Specifically, the Health and Human Services Secretary (“HHS”), Xavier Becerra, made the decisive announcement, being empowered by the Biden administration to “explore very option on the table to combat the monkeypox outbreak and protect communities at risk.” Pursuant to the Public Health Services Act, this declaration will allow the HHS to pursue available options and to better coordinate a national response. Specifically, § 319 allows the HHS to “take such action as may be appropriate” to combat public health emergencies, opening up new avenues for the administration to fund treatment research and get vaccines to effected areas. This initiative is also working in concert with the FDA’s new strategies for the creation and distribution of vaccines. In fact, the FDA has been able to create and prepare a vaccine much faster than with COVID-19. The declaration of a public health emergency will help to expedite the distribution of these new vaccines to the most effected parts of the country. Further, the declaration will allow the HHS to coordinate a national response through vital data sharing agreements with all fifty-one jurisdictions.
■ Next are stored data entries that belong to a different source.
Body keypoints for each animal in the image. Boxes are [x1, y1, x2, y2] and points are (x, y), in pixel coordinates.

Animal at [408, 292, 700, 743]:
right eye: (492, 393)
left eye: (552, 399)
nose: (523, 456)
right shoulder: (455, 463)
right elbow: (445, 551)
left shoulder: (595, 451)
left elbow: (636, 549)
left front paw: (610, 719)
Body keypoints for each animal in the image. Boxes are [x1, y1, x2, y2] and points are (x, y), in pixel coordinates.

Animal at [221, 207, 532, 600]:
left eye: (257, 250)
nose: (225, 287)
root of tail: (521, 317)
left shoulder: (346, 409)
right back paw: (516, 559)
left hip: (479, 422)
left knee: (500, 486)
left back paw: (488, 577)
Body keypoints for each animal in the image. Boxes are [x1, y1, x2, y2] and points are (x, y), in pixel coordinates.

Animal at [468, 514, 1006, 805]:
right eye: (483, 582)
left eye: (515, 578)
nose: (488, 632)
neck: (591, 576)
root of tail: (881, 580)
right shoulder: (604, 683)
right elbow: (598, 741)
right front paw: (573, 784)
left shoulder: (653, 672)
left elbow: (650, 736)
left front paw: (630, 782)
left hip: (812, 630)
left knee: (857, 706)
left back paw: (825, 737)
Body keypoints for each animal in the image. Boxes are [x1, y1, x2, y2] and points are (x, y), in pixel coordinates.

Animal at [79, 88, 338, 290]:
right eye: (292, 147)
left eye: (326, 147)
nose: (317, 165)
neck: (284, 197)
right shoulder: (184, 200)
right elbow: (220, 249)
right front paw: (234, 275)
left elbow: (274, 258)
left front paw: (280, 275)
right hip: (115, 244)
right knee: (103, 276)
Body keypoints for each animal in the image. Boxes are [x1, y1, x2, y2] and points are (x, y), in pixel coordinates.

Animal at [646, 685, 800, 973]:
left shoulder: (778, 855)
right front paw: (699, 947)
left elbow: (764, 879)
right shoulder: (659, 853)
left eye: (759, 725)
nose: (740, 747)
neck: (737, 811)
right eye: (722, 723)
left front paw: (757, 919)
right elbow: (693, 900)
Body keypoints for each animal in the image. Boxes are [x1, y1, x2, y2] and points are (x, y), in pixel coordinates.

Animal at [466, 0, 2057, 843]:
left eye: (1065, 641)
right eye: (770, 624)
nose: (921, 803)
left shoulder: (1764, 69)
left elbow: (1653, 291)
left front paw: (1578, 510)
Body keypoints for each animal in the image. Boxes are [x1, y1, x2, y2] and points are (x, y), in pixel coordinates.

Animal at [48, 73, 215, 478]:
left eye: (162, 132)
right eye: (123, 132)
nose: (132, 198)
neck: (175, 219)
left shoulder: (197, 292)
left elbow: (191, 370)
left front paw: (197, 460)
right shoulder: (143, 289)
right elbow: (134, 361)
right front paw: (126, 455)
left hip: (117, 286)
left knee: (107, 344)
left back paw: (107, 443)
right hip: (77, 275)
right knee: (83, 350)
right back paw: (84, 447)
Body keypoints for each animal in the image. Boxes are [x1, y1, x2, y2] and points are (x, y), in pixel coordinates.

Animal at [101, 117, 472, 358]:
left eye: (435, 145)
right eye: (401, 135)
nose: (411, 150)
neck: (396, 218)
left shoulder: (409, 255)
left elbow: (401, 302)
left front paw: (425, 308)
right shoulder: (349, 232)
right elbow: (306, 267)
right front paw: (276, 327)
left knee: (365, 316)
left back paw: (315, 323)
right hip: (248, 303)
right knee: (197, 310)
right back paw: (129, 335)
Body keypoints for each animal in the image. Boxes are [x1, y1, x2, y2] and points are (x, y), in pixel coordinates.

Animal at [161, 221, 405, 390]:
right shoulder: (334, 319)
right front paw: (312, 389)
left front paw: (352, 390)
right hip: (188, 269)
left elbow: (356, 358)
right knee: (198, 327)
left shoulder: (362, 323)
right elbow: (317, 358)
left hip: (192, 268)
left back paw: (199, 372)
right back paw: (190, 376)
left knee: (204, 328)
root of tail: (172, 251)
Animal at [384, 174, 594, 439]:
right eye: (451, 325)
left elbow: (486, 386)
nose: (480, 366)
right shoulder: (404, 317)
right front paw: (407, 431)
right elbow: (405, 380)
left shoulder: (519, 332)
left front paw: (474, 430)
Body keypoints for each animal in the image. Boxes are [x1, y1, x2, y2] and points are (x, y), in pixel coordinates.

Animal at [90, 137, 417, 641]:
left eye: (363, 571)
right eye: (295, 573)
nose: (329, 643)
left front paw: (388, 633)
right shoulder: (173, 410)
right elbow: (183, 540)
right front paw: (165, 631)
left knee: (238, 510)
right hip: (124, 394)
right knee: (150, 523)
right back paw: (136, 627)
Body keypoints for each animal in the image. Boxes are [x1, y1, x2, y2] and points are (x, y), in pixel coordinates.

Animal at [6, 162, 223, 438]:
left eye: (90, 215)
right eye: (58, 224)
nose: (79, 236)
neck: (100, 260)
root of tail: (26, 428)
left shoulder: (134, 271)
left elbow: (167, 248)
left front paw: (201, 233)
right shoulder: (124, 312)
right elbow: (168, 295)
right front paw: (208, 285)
If these measures prove inadequate to deal with the emergency, then it’s possible that the HHS could invoke powers under the Public Readiness and Emergency Preparedness Act to increase access to treatment. The President could also invoke emergencies powers, granted by various acts, to increase production of vital medical equipment and vaccines. However, it is not yet clear whether such declarations will be necessary.
It would seem that the Biden administration, and other federal institutions, have learned several valuable lessons from the COVID-19 epidemic, having allocated more than one million vaccine doses in total and organized a united administrative strategy to directly deal with it. However, despite these measures, these institutions are still failing to fully cut this emergency off at the pass, which is why Monkeypox continues to make headlines. The COVID-19 pandemic revealed that the United States lacked vital infrastructure to deal with such public health emergencies, particularly on at the level of a pandemic. Though some efforts have been made to correct some of those fatal mistakes, the response to Monkeypox has faltered in some key areas. Particularly, funding, information sharing, and the procurement of ample supplies, particularly vaccines, have slackened behind. The above-described declarations are designed to relieve these issues before they get too bad, but time will tell if these measures have been taken in a timely fashion or if certain lessons remain to be learned.